Here's my take on deconstructing your mom's tuna casserole - you know, the one you make with canned tuna, canned peas, a can of Campbell's cream-of-substance soup, noodles and crushed-up potato chips. Like a rocket, you assemble it in stages.

Miso rice

3/4 cup dry basmati rice
1-1/2 cup water
1 Tbsp dark miso paste

Combine, bring to a boil, stir to dissolve the miso, reduce heat and simmer covered for 10-12 minutes.

Citrus cream sauce with vegetables

1 ear sweet corn
juice and zest of 1 orange
1 cup milk
1 Tbsp butter
1 Tbsp flour
handful frozen green peas
handful chick peas

Boil the corn for 25 minutes, drain, allow to cool, then slice the kernels off the cob. In a small saucepan melt the butter, stir in the flour, and simmer over very low heat for 3-5 minutes until it has a nutty aroma. Add the orange juice, stirring until it thickens into an even paste. Stir in the milk, raise the heat to a boil and then back off to a simmer again, stirring occasionally to keep it smooth as it thickens. Add the corn, peas, chick peas, orange zest, and a pinch of salt. Simmer for 10 minutes then cover and turn off the heat.

Parmesan cookies

Put a silpat or a piece of parchment paper in a baking pan. Plop a generous tablespoon of grated parmesan cheese and spread it into a thin circle. Make 2 or 3 of them. Then put the pan right under your broiler at maximum for no more than 2 or 3 minutes until the cheese starts to brown. Watch carefully because the difference between GBD and charred is seconds only. Once cool you'll have crispy cheese biscuits.

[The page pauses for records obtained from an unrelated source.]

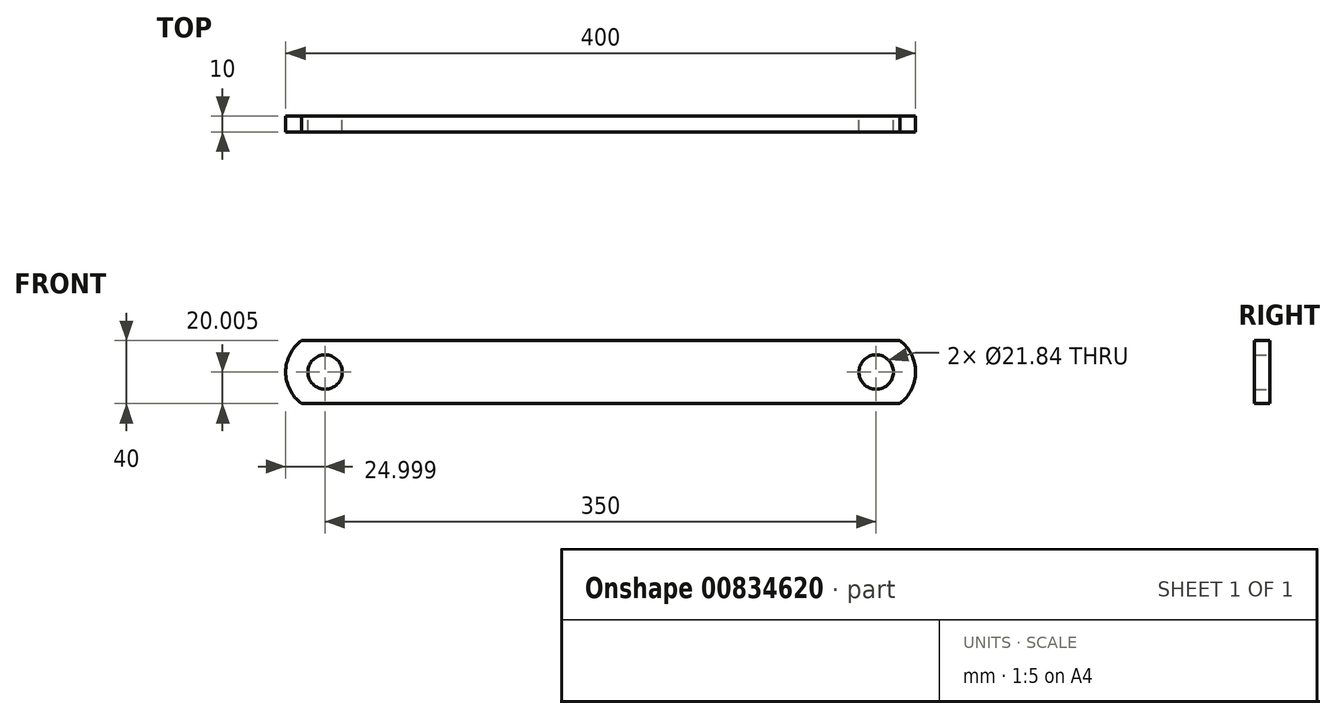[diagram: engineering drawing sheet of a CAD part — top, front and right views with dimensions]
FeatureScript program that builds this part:
annotation { "Feature Type Name" : "Feature", "Feature Type Description" : "" }
export const myFeature = defineFeature(function(context is Context, id is Id, definition is map)
    precondition{}
    {
        {
            var Q0;
            Q0=qCreatedBy(makeId("Front.planeOp"),FACE);
            var sketch = newSketch(context, id + "F0", { "sketchPlane" : qUnion([Q0])});
            skLineSegment(sketch, "E0", {"start": v(-184.01, 30.65) * mm, "end": v(195.99, 30.65) * mm});
            skLineSegment(sketch, "E1", {"start": v(195.99, -9.35) * mm, "end": v(-184.01, -9.35) * mm});
            skCircle(sketch, "E2", {"center": v(-169.01, 10.65) * mm, "radius": 10.92 * mm});
            skArc(sketch, "E3", {"start": v(-184.01, 30.65) * mm, "mid": v(-194.01, 10.65) * mm, "end": v(-184.01, -9.35) * mm});
            skLineSegment(sketch, "E4.0", {"start": v(5.99, 30.65) * mm, "end": v(5.99, -9.35) * mm});
            skCircle(sketch, "E5.MirrorC", {"center": v(180.99, 10.65) * mm, "radius": 10.92 * mm});
            skArc(sketch, "E6.MirrorCS", {"start": v(195.99, 30.65) * mm, "mid": v(205.99, 10.65) * mm, "end": v(195.99, -9.35) * mm});
            skPoint(sketch, "E7.orphan", {"position": v(205.99, -9.35) * mm});
            skPoint(sketch, "E8.orphan", {"position": v(205.99, 30.65) * mm});
            skSolve(sketch);
        }
        {
            var Q0;
            Q0 = qSketchRegion(id + "F0", true);
            extrude(context, id + "F1", {"entities" : qUnion([Q0]), "depth" : 10 * mm, "offsetDistance" : 25 * mm});
        }
    });
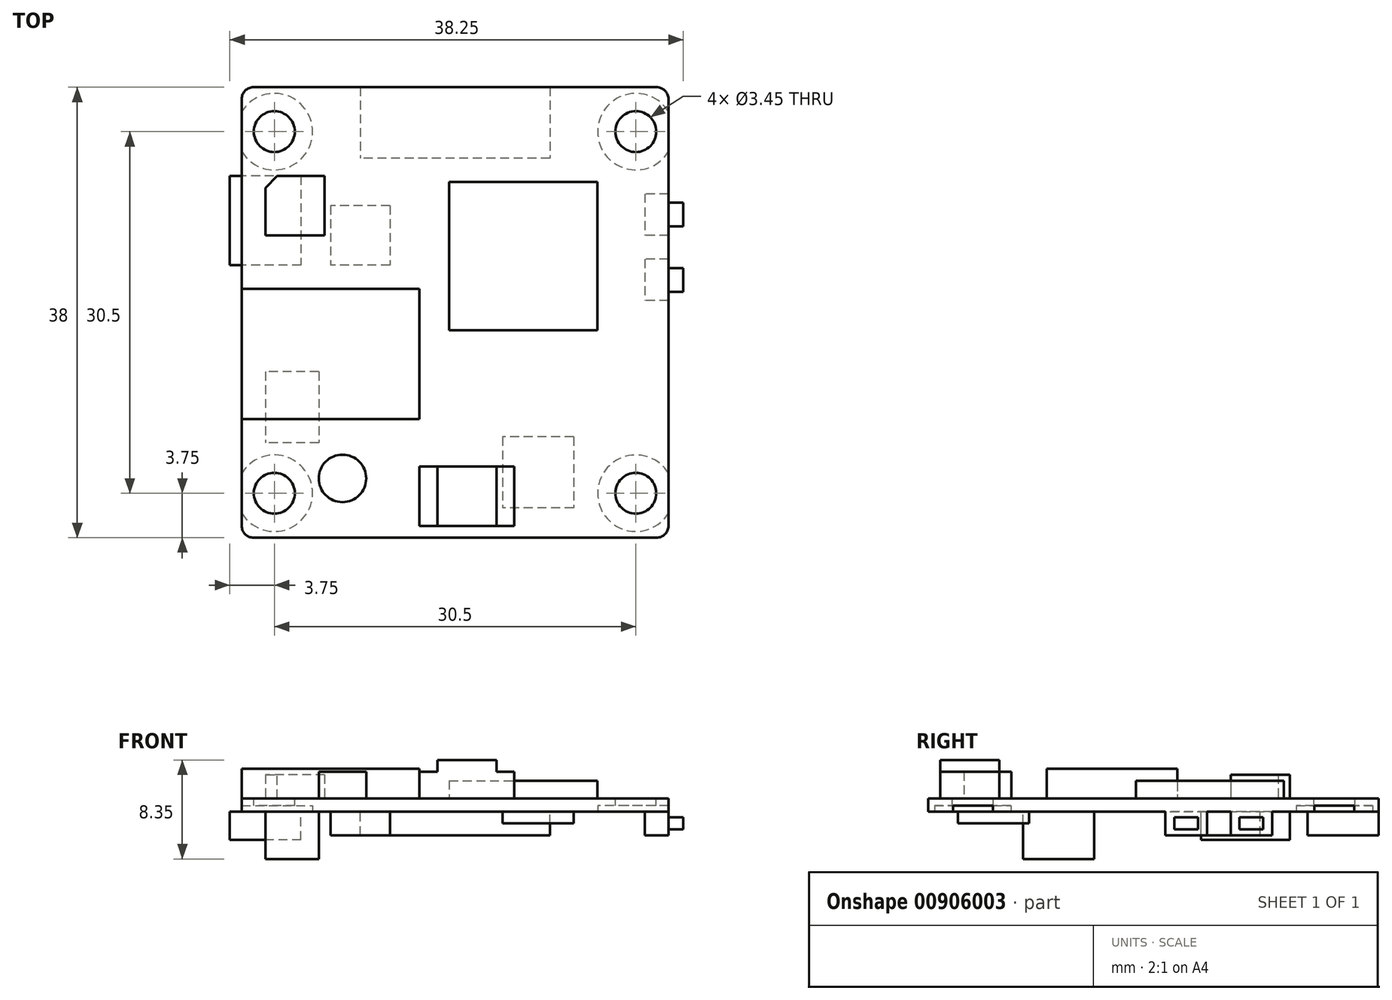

Seared tuna and grilled portobello mushrooms

1 sushi-grade tuna steak, 4-6 ounces
toasted sesame oil
chili oil
sesame seeds
2 large portobello caps
olive oil
Worcestershire sauce

Thaw the tuna in your fridge, and be prepared to devote 24 hours to that. If you try to cheat by thawing it at room temperature you'll be disappointed with the result. Once thawed, put it in a bowl and drizzle on a little chili oil and a little toasted sesame oil, just enough to coat. Marinate in the fridge for an hour.

Get a dry, well-seasoned cast-iron skillet rocket-hot. Sprinkle the tuna with sesame seeds and cook it for 2 minutes on each side. While the tuna is resting, add a little olive oil to the skillet and grill the mushrooms for 2 minutes a side, hitting each side with a couple dashes of Worcestershire. When the tuna has cooled, slice it thinly across the grain.

Buttery enoki mushrooms

Saute a couple of ounces of enoki mushrooms gently in a little butter.

Final assembly

Press the rice into an even layer on a small serving platter. Place the mushrooms gill-side up on the rice and stuff them generously with the vegetables in cream sauce. Spread the enoki mushrooms over the sauce, and arrange the sliced tuna artistically on the enokis. Top each portobello with a Parmesan cookie set at a jaunty angle. Sprinkle red onion around the edge of the platter.

I meant to take the picture before we dug in and ruined the presentation, but oops.
Pretentious? You bet. Delicious? Indeed.